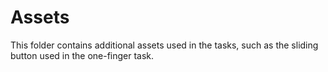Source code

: # Assets
This folder contains additional assets used in the tasks, such as the sliding button used in the one-finger task. 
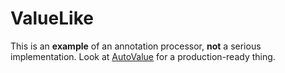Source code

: # ValueLike

This is an __example__ of an annotation processor, __not__ a serious
implementation. Look at [AutoValue](https://github.com/google/auto/tree/master/value)
for a production-ready thing.

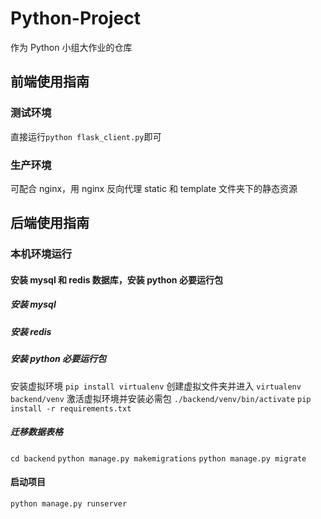 # Python-Project

作为 Python 小组大作业的仓库

## 前端使用指南

### 测试环境

直接运行`python flask_client.py`即可

### 生产环境

可配合 nginx，用 nginx 反向代理 static 和 template 文件夹下的静态资源

## 后端使用指南

### 本机环境运行

#### 安装 mysql 和 redis 数据库，安装 python 必要运行包

##### 安装 mysql

##### 安装 redis

##### 安装 python 必要运行包

安装虚拟环境
`pip install virtualenv`
创建虚拟文件夹并进入
`virtualenv backend/venv`
激活虚拟环境并安装必需包
`./backend/venv/bin/activate`
`pip install -r requirements.txt`

##### 迁移数据表格

`cd backend`
`python manage.py makemigrations`
`python manage.py migrate`

#### 启动项目

`python manage.py runserver`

----

## About this task
Output the entries exactly and keep every picture out of them.

## The answer
Source code

: # Assets
This folder contains additional assets used in the tasks, such as the sliding button used in the one-finger task. 
Source code

: # ValueLike

This is an __example__ of an annotation processor, __not__ a serious
implementation. Look at [AutoValue](https://github.com/google/auto/tree/master/value)
for a production-ready thing.

 # Python-Project

作为 Python 小组大作业的仓库

## 前端使用指南

### 测试环境

直接运行`python flask_client.py`即可

### 生产环境

可配合 nginx，用 nginx 反向代理 static 和 template 文件夹下的静态资源

## 后端使用指南

### 本机环境运行

#### 安装 mysql 和 redis 数据库，安装 python 必要运行包

##### 安装 mysql

##### 安装 redis

##### 安装 python 必要运行包

安装虚拟环境
`pip install virtualenv`
创建虚拟文件夹并进入
`virtualenv backend/venv`
激活虚拟环境并安装必需包
`./backend/venv/bin/activate`
`pip install -r requirements.txt`

##### 迁移数据表格

`cd backend`
`python manage.py makemigrations`
`python manage.py migrate`

#### 启动项目

`python manage.py runserver`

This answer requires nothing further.